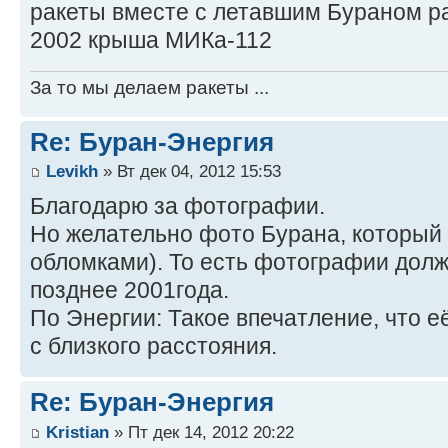
ракеты вместе с летавшим Бураном р
2002 крыша МИКа-112
За то мы делаем ракеты ...
Re: Буран-Энергия
Levikh
» Вт дек 04, 2012 15:53
Благодарю за фотографии.
Но желательно фото Бурана, который 
обломками). То есть фотографии дол
позднее 2001года.
По Энергии: Такое впечатление, что е
с близкого расстояния.
Re: Буран-Энергия
Kristian
» Пт дек 14, 2012 20:22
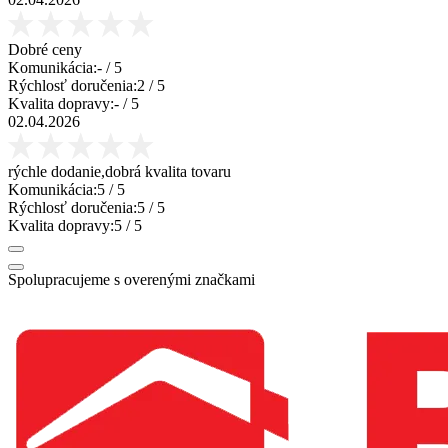
Dobré ceny
Komunikácia:
-
/ 5
Rýchlosť doručenia:
2
/ 5
Kvalita dopravy:
-
/ 5
02.04.2026
rýchle dodanie,dobrá kvalita tovaru
Komunikácia:
5
/ 5
Rýchlosť doručenia:
5
/ 5
Kvalita dopravy:
5
/ 5
Spolupracujeme s overenými značkami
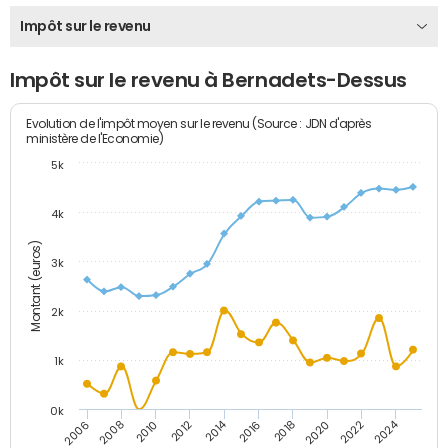
Impôt sur le revenu
Impôt sur le revenu à Bernadets-Dessus
Evolution de l'impôt moyen sur le revenu (Source : JDN d'après
ministère de l'Economie)
5k
4k
Montant (euros)
3k
2k
1k
0k
2014
2024
2010
2020
2012
2022
2006
2016
2008
2018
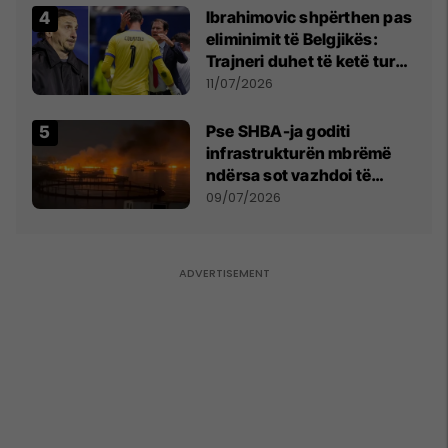
kërkon shkarkimin e
Ibrahimovic shpërthen pas
menjëhershëm të
eliminimit të Belgjikës:
Snezhana Paunoviq
Trajneri duhet të ketë turp,
ai lojtar se meritoi të luante
11/07/2026
Pse SHBA-ja goditi
infrastrukturën mbrëmë
ndërsa sot vazhdoi të
zmbrapsë sulmet iraniane
09/07/2026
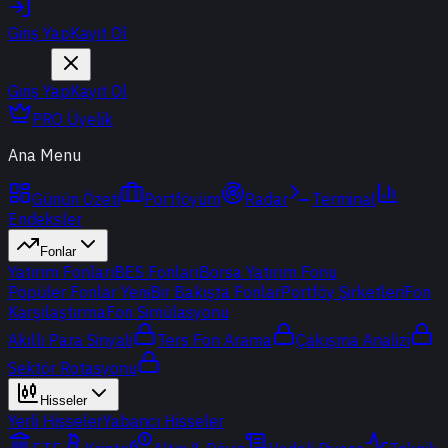
Giriş Yap
Kayıt Ol
Giriş Yap
Kayıt Ol
PRO Üyelik
Ana Menu
Günün Özeti
Portföyüm
Radar
Terminal
Endeksler
Fonlar
Yatırım Fonları
BES Fonları
Borsa Yatırım Fonu
Popüler Fonlar
Yeni
Bir Bakışta Fonlar
Portföy Şirketleri
Fon
Karşılaştırma
Fon Simülasyonu
Akıllı Para Sinyali
Ters Fon Arama
Çakışma Analizi
Sektör Rotasyonu
Hisseler
Yerli Hisseler
Yabancı Hisseler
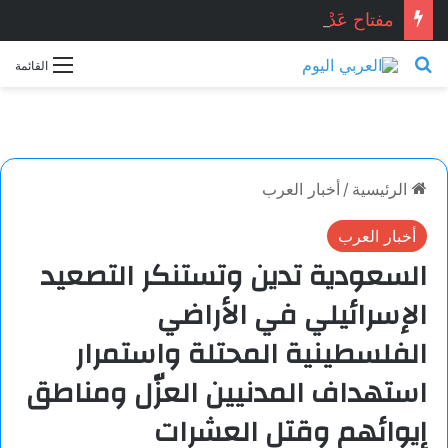
مفتاح عَدْن . . . محمد زينو شومان / لبنان
بحث عن
القائمة
الرئيسية
/
أخبار العرب
أخبار العرب
السعودية تدين وتستنكر التصعيد
الإسرائيلي في الأراضي
الفلسطينية المحتلة واستمرار
استهداف المدنيين العزّل ومناطق
إيوائهم وقتل العشرات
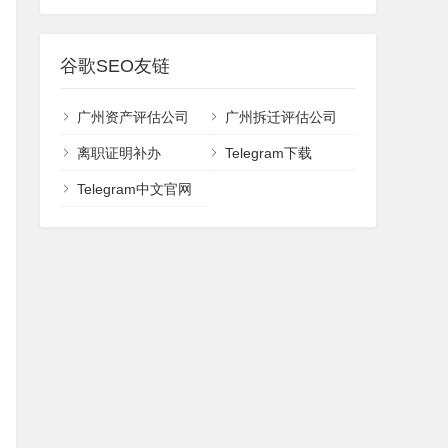
谷歌SEO友链
广州资产评估公司
广州拆迁评估公司
离职证明补办
Telegram下载
Telegram中文官网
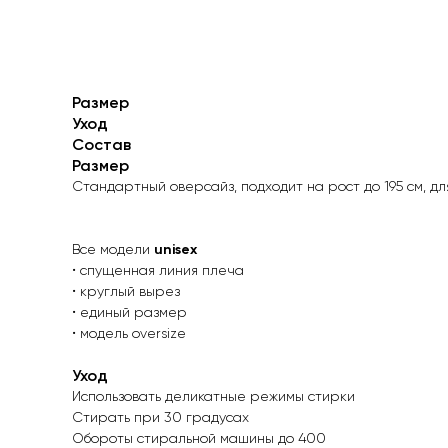
Размер
Уход
Состав
Размер
Стандартный оверсайз, подходит на рост до 195 см, для 
Все модели
unisex
• спущенная линия плеча
• круглый вырез
• единый размер
• модель oversize
Уход
Использовать деликатные режимы стирки
Стирать при 30 градусах
Обороты стиральной машины до 400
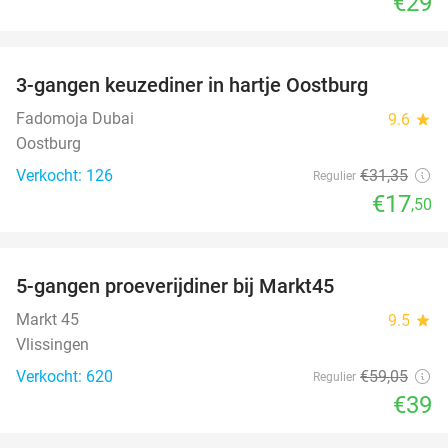
€29
favorite_border
3-gangen keuzediner in hartje Oostburg
44%
Fadomoja Dubai
9.6
star
Oostburg
Verkocht: 126
€31
,35
Regulier
€17
,50
favorite_border
5-gangen proeverijdiner bij Markt45
34%
Markt 45
9.5
star
Vlissingen
Verkocht: 620
€59
,05
Regulier
€39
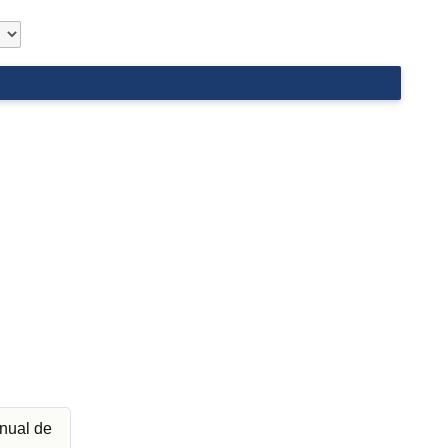
nual de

-----

* **Directions**
Across the data above, count every line with "фотографии" in it and write only the total.

* **Problem solution**
2